Identity

Supply chain, ransomware vulnerabilities hit financial firms particularly hard

Identity service provider Okta was used to breach a number of financial services, including Western Union. Pictured: A money transfer shop is seen Sept. 24, 2013, in London. (Photo by Bethany Clarke/Getty Images)

Heightened security issues with third-party vendors along with other supply chain issues stood out as a fast-rising IT security concern, according to the recent Verizon Data Breach Investigations Report (DBIR). And for financial services companies, this trend has been particularly impactful, experts said.

Financial services companies of all types and sizes have long been reliant on outside vendors to perform a variety of duties, from the mundane to the critical. And, as wily cybercriminals have focused their attacks more on adjacent businesses and connections through which they can hit larger prey, financial services companies have seen a 63% jump in destructive incidents initiated through third parties, up 17% from last year, according to a recent VMWare report.

And the financial sector remains the second most popular target for supply chain attacks, according to Verizon’s 2022 DBIR report, released last month.

“Hackers can easily exploit that reliance, especially when the third-party ecosystem interacts with thousands — sometimes hundreds of thousands of customers — to breach networks and exfiltrate data from the customer base,” said Demi Ben-Ari, co-founder and chief technology officer for Panorays, an automated third-party risk management provider.

Indeed, the most recent Verizon DBIR findings specifically cite supply chain issues and vulnerabilities as a persistent threat vector for the financial services sector. And although major attacks like SolarWinds are necessary to shed light on the third-party attack surface, the truth is that financial institutions are “susceptible to attack every day due to the sheer amount of third-party vendor technologies they’re using across all of their operations,” Ben-Ari added. 

While it is not a financial institution itself, Ben-Ari pointed out the Okta incident as a good example of how a “ubiquitously used identity provider (IdP) can be breached through third-party support service, Sitel.” In the Okta breach, attackers created a supply chain attack to target “Okta’s customers rather than Okta itself, which opened up a number of financial institutions to become targets, including Ally, Amalgamated Bank and Western Union,” he added.

Not only are financial firms facing more third-party launched attacks, but they arguably may be losing more money and paying more to resolve these breaches. Financial services firms face the greatest expense in fighting cyberattacks, according to research from Accenture.

As a consequence of the on-going pandemic, Ben-Ari pointed out that “digital transformation across the financial services sector has taken hold very quickly in the last couple of years.”

This means financial firms have increased their reliance on third-party vendors across a myriad of geographies.
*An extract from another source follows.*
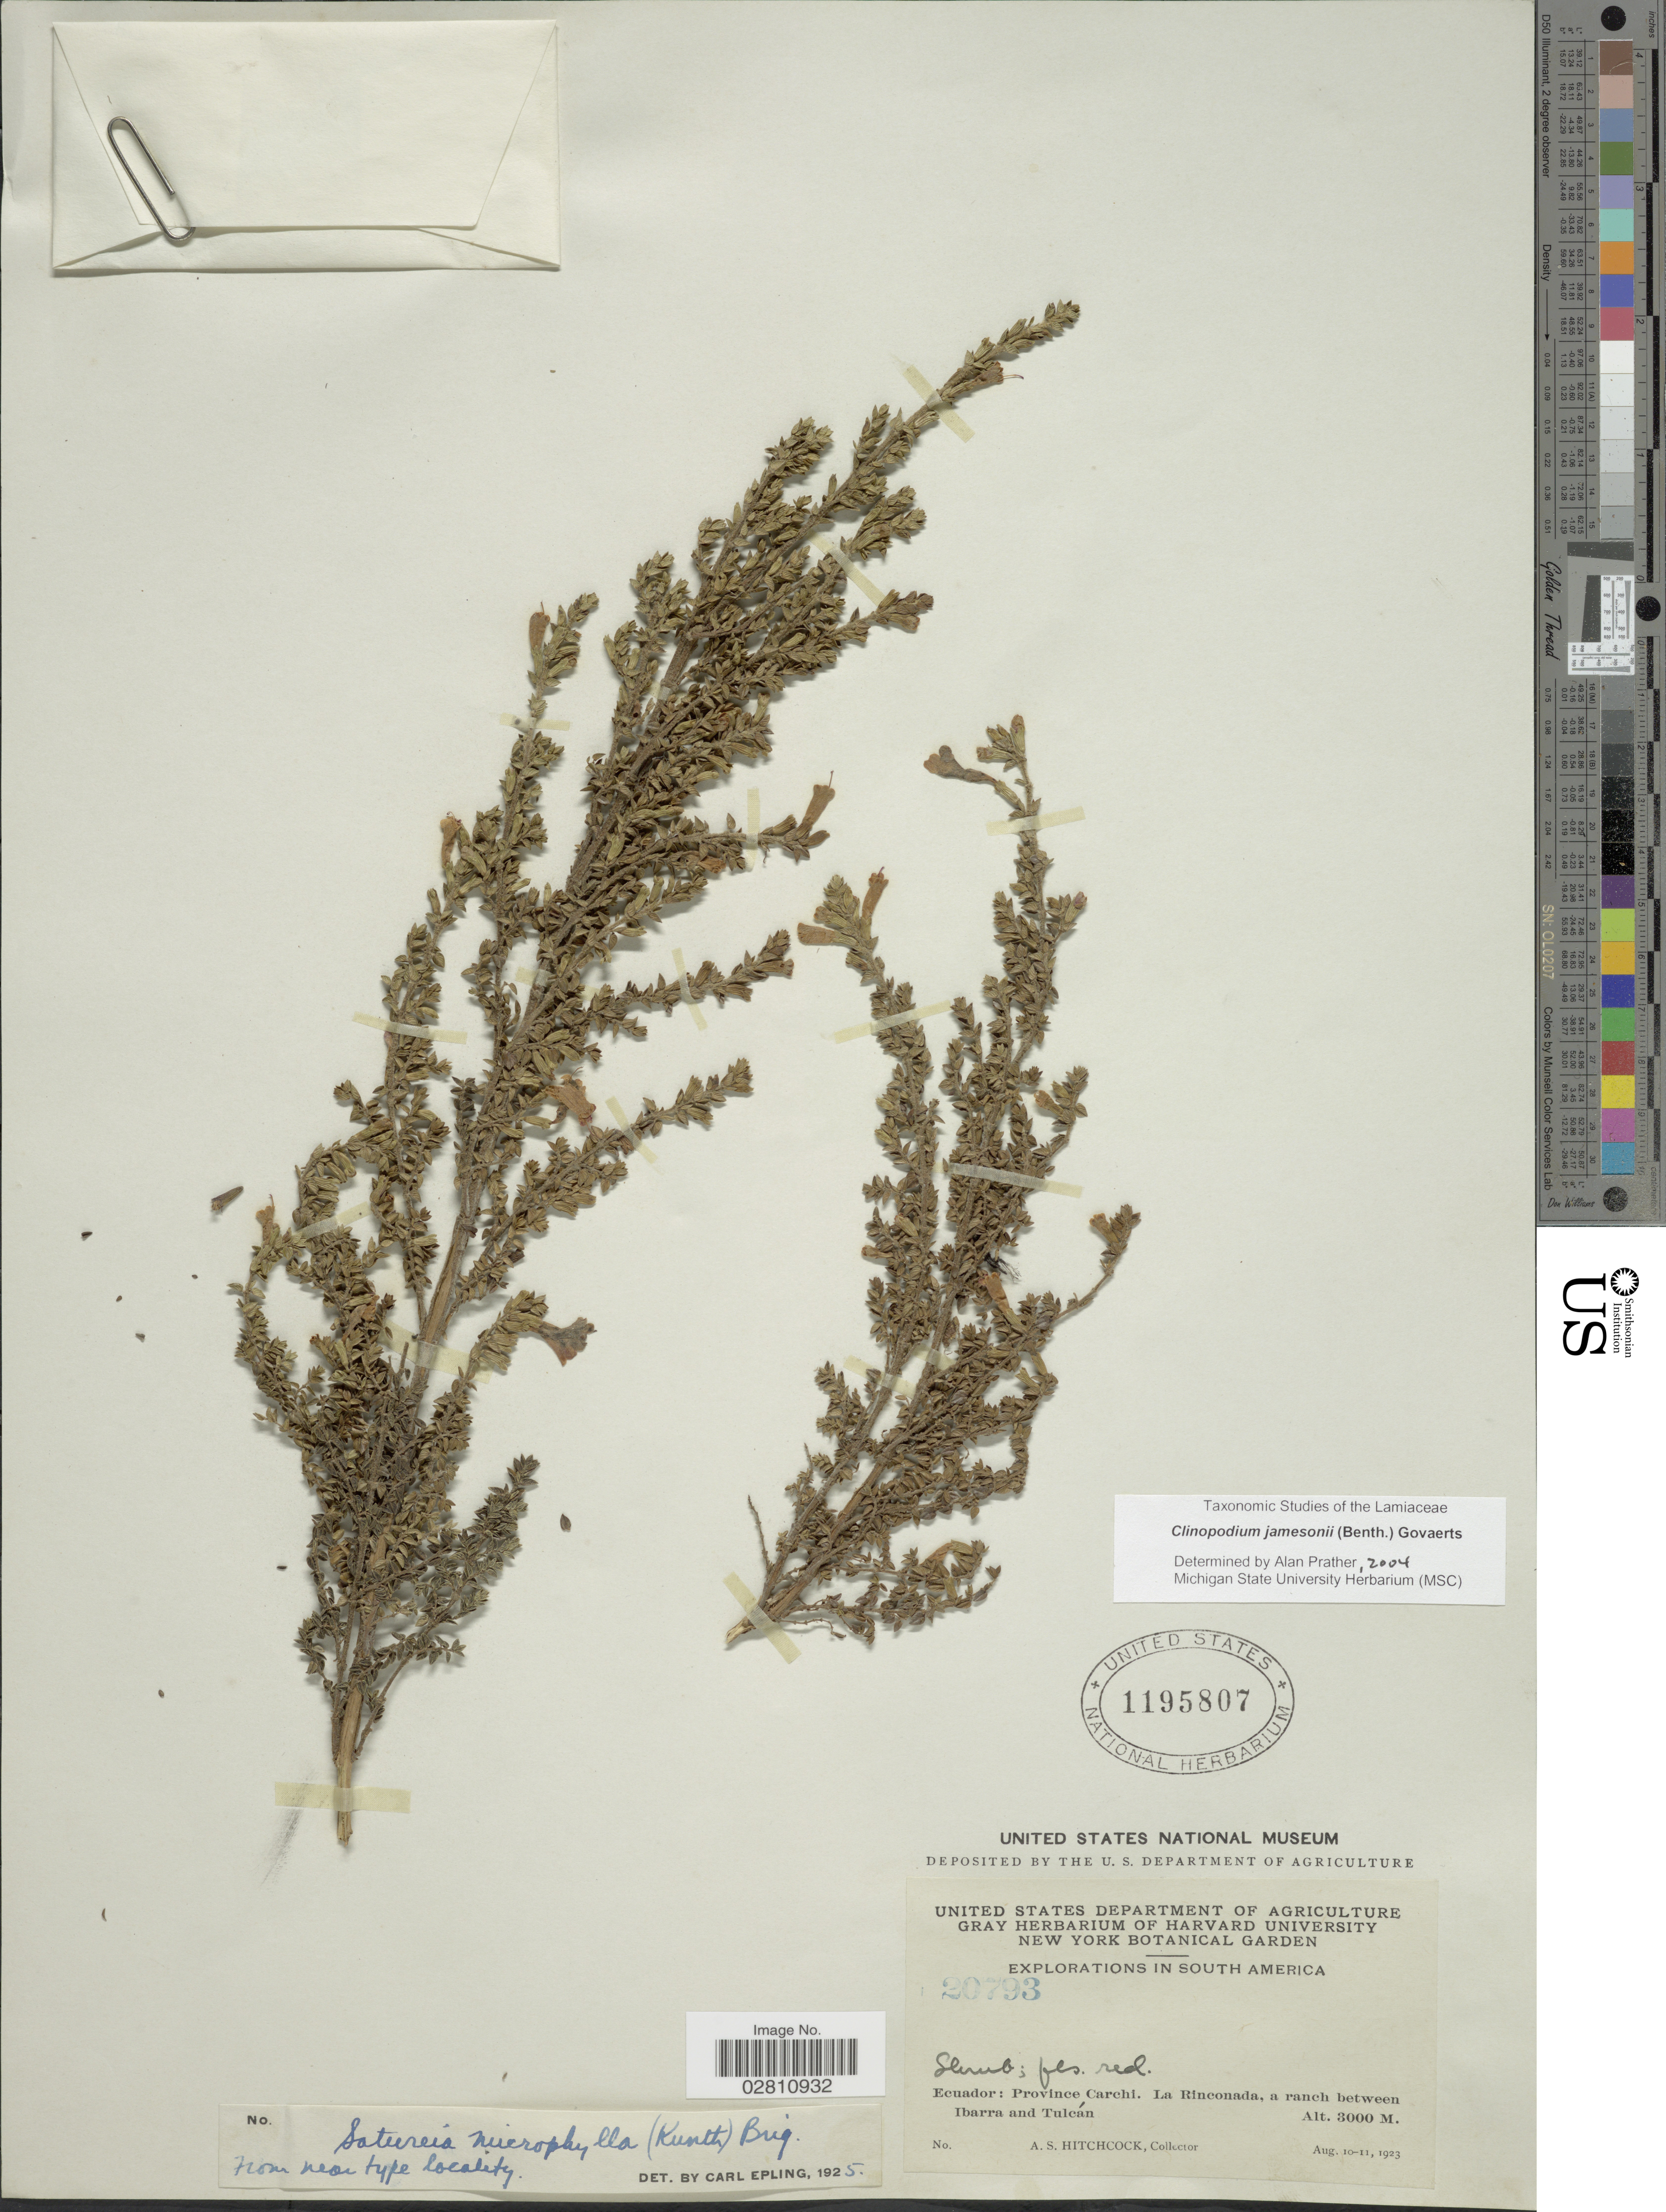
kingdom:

In fact, many financial institutions and their service providers are even located off-shore, Ben-Ari pointed out.

“Without proper third-party risk management programs in place, the potential for exposure is exacerbated,” he said. “And, as the third-party landscape grows larger, so too does the attack surface.”

“It takes much less effort to identify the supply chain and exploit to compromise financial institution data than it would to breach a given financial institution itself,” he added. “The major problem is that financial institutions are making tradeoffs between uninterrupted service, customer and frontline support alongside other operational areas.”

At the same time, financial firms’ overall risk exposure has continued to rise as a result of the increasing number of third parties with which they work.

“Financial institutions need a faster, smarter and more automated workflow for vendor assessments, incident response, communication and information sharing among those partners in order to minimize their risk in the long run,” Ben-Ari recommended.